Die neue Priwallfähre wird in der Stralsunder Werft Ostseestaal gebaut.
Drei Autofähren gehören zur Flotte des Fährbetriebs: die „Pötenitz“, die „Travemünde“ und die betagte „Berlin“ (rechts), die allerdings nur als Ersatz eingesetzt wird.
Die neue Autofähre, deren Name noch nicht feststeht, ist 37 Meter lang und 13,50 Meter breit. Sie wird von zwei 231-kW-Voith-Elektroaggregaten angetrieben und verkehrt mit einer Dienstgeschwindigkeit von 6 km/h. Möglich ist eine maximale Geschwindigkeit von 14 km/h. Die Doppelendfähre (Bug und Heck sind symmetrisch gebaut, sodass das Schiff gleich vorwärts wie rückwärts fahren kann und in beide Fahrtrichtungen die gleiche Manövrierfähigkeit besteht), kann bis zu 300 Personen sowie 15 Fahrräder und 18 Pkw oder zwölf Pkw und zwei Lkw befördern. Ihren Betrieb aufnehmen soll die Fähre nach Angaben des Stadtverkehrs im Frühjahr 2023.
Fünf Werften an Ausschreibung beteiligt
So schnell ging es dann doch nicht. Es erfolgte eine europaweite Ausschreibung. Fünf Werften wurden nach Durchführung eines Teilnahmewettbewerbs zur Abgabe eines Angebots aufgefordert. Den Zuschlag erhielt schließlich die Stralsunder Werft Ostseestaal, ein Unternehmen, das etwa 200 Mitarbeiter beschäftigt und das sich auf die Herstellung und Lieferung von passgenauen Bausätzen aus zugeschnittenem und dreidimensionalem Blech spezialisiert hat. Die Werft ist zudem bekannt für den Bau von emissionsfreien Elektro-Solarschiffen und Fähren für die Berufsbinnenschifffahrt. Mit im Boot ist das Unternehmen Ampereship, Marktführer beim Bau von Elektro-Solarfähren und Passagierschiffen.
„Ein anspruchsvolles Schiffsbauprojekt“
Die anfänglich geschätzten Kosten von 4,2 Millionen Euro für die neue Fähre wurden im März 2022 auf fünf Millionen Euro nach oben korrigiert.

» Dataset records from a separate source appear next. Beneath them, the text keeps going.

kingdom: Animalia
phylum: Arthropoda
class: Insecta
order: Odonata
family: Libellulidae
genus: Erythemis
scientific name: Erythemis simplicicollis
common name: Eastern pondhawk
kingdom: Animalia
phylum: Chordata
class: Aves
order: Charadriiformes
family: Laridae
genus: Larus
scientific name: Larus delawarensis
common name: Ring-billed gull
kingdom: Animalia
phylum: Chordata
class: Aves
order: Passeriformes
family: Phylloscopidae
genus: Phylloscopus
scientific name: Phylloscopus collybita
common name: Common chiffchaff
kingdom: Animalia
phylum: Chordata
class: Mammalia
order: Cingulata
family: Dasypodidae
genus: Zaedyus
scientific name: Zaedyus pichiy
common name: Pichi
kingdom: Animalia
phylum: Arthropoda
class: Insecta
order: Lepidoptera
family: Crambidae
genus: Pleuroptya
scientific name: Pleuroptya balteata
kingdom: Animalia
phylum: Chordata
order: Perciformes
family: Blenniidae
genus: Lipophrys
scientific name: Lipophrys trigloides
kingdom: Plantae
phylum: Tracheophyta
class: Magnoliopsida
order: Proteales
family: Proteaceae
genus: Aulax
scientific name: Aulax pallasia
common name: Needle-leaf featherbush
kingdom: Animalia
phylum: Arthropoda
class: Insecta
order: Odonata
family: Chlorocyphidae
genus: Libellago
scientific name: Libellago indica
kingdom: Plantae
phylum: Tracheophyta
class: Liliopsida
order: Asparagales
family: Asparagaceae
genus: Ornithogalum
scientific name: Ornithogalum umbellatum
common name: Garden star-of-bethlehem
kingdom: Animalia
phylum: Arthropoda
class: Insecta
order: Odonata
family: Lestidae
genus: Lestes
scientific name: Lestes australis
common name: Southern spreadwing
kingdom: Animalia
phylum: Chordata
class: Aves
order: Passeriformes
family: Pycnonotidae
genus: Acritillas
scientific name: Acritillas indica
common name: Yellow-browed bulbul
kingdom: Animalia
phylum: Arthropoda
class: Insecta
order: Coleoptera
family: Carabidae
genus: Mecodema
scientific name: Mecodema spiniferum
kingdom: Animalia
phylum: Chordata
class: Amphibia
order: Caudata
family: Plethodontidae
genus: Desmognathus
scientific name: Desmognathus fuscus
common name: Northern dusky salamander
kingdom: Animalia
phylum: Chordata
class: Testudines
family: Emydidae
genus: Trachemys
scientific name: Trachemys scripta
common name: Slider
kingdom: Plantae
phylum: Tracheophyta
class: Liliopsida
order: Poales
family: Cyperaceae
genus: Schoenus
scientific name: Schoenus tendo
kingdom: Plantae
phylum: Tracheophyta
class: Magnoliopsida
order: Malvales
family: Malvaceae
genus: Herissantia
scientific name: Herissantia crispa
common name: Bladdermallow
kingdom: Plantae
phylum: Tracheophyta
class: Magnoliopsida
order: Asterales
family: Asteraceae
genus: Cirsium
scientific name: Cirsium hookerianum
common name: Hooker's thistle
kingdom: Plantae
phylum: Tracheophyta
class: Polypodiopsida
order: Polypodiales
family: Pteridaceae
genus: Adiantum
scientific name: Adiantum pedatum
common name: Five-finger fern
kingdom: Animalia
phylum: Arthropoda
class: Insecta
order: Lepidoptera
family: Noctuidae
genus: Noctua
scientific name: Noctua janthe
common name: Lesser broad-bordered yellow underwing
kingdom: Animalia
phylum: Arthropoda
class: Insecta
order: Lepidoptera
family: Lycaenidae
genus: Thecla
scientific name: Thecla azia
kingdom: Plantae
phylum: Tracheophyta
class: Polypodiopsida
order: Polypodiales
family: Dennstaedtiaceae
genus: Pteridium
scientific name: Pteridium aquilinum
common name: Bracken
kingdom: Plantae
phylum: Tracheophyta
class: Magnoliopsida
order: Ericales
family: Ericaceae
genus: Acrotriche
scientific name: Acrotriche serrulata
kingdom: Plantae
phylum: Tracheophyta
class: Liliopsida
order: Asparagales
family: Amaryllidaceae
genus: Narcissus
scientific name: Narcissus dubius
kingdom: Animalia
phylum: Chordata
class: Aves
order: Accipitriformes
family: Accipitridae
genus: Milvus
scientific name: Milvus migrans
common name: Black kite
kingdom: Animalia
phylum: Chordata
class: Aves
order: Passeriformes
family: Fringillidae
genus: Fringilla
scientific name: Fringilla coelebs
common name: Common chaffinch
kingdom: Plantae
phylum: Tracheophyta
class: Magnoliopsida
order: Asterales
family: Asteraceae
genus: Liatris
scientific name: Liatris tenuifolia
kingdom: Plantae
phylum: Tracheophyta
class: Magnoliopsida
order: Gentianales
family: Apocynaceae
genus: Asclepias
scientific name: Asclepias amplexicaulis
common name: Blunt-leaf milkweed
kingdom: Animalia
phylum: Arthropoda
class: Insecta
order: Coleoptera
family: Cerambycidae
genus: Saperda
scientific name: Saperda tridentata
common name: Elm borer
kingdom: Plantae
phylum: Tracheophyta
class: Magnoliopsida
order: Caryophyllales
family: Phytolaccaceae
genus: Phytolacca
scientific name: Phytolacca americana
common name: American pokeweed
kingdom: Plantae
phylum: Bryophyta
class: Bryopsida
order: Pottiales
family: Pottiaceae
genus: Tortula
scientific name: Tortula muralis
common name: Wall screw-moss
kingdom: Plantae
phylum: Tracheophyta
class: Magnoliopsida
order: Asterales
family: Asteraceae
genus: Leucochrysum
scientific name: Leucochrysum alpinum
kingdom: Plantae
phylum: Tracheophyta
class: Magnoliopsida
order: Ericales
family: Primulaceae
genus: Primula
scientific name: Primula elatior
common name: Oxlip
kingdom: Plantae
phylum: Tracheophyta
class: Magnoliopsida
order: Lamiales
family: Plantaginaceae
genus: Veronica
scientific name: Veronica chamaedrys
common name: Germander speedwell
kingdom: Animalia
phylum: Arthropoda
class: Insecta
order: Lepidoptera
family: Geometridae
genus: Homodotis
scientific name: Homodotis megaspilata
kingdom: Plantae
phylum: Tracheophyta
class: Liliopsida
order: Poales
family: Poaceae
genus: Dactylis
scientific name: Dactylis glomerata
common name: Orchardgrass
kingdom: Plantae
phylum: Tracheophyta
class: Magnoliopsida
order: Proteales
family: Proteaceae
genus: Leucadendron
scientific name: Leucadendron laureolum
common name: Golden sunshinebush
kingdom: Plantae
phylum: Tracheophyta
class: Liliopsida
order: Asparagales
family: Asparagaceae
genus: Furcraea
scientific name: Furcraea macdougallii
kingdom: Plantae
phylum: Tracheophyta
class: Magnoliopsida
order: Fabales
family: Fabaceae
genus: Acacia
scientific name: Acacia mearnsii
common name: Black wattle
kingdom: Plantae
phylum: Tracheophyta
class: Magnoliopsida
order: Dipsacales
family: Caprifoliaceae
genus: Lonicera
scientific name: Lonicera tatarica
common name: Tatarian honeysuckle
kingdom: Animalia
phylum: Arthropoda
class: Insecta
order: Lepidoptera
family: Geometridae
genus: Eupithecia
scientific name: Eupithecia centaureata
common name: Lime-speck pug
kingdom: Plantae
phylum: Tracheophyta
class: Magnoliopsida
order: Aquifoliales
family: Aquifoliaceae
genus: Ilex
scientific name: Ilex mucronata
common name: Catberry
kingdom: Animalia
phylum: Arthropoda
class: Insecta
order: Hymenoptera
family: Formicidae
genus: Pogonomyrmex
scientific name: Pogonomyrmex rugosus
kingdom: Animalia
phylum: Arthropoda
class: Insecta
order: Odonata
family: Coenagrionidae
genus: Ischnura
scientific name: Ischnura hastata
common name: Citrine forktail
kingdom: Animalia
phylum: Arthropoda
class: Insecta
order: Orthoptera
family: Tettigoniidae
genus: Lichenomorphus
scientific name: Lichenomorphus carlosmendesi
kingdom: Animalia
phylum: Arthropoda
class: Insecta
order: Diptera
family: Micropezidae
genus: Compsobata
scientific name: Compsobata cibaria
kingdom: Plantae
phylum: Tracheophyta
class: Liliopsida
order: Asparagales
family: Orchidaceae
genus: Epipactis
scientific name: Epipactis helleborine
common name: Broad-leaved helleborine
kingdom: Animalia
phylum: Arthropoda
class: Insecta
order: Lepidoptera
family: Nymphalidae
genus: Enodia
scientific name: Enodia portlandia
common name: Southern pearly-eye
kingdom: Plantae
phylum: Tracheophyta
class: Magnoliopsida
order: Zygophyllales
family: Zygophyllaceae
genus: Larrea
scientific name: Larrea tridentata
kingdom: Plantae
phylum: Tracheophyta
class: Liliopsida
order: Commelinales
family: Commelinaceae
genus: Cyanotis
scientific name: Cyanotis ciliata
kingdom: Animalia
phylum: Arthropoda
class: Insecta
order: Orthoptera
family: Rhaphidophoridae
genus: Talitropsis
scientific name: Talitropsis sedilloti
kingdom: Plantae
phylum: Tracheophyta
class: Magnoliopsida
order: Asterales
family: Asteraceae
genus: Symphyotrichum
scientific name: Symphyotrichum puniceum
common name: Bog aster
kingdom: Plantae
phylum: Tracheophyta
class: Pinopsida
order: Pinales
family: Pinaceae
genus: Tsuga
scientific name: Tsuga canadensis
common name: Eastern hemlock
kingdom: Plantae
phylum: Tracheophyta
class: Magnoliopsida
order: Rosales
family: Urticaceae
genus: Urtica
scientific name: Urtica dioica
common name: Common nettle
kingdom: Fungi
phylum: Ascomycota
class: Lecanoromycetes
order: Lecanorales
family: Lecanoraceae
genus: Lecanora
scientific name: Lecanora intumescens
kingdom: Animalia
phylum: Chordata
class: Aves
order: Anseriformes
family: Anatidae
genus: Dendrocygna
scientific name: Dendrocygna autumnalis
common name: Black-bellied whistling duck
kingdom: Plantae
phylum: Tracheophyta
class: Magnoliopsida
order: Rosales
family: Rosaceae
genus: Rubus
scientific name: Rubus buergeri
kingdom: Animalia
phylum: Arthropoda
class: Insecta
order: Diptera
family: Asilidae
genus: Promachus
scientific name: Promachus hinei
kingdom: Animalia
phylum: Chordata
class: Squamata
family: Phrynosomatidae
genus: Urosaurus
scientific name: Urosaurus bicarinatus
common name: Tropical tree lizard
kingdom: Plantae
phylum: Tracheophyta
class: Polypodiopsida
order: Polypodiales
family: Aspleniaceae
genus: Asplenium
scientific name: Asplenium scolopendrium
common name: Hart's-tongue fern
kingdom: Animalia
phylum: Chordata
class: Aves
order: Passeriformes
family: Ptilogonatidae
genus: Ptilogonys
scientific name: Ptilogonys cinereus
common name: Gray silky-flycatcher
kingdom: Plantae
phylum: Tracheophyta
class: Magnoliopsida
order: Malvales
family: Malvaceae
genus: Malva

Die neue elektrobetriebene Fähre könnte ein Aushängeschild für den Fährbetrieb werden. „Mit der Priwallfähre realisieren wir zum zweiten Mal für die Binnenschifffahrt ein Neubauprojekt mit vollelektronischem Antrieb, das dafür ausgelegt ist, außer Fahrgästen auch Fahrzeuge zu transportieren“, sagte Thomas Kühmstedt, Technischer Direktor von Ostseestaal und Geschäftsführer von Ampereship im März 2022. Und ergänzte: „Es handelt sich um ein sehr komplexes und anspruchsvolles Schiffsbauprojekt.“
Feierliche Zeremonie in der Schiffbauhalle
Nun also am Mittwochmittag die feierliche Kiellegung der neuen Fähre in Stralsund. Dazu hatte Stadtverkehr-Geschäftsführer Andreas Ortz drei seiner Mitarbeiter mitgebracht: Fährleiter und Kapitän Torben Brenker, Decksfrau Sandra Mehlmann und Schiffsführer Bernhard Holst. Gekommen waren zudem Stralsunds Oberbürgermeister Alexander Badrow (CDU), Ampereship-Projektleiter Ingo Schillinger, Ostseestaal-Marketing-Manager Philipp Peuß sowie Mitarbeiter der Werft. „Ganz besonders stolz macht mich, dass wir die ersten sind, die nach langer Zeit wieder in dieser symbolträchtigen Halle ein Schiff auf Kiel legen“, sagte Peuß. Ostseestaal hatte bereits im Herbst 2017 mit der „Sankta Maria II“ die weltweit erste Elektro-Autofähre für Binnengewässer abgeliefert, zudem in diesem Jahr drei weitere elektrische Passagierschiffe. Stadtverkehr-Geschäftsführer Ortz sagte: „Wir freuen uns in Lübeck sehr auf die neue Fähre.“
Münze mit Holstentor-Prägung eingesetzt
Ihm war es vorbehalten, das Jahrtausend alte Ritual vor der Kiellegung vorzunehmen. Dafür legte er eine Zwei-Euro-Münze, auf der das Holstentor geprägt wurde, zwischen Rumpf und Holzbock. Nach einem kurzen Signal ließ ein Kran das Schiff einige Zentimeter herunter – und die Kiellegung war vollzogen. „Die Münze soll symbolisieren, dass das Geld mit dem Schiff eins ist, genügend Aufträge erhält und Erträge einfährt“, erklärte Projektleiter Schillinger.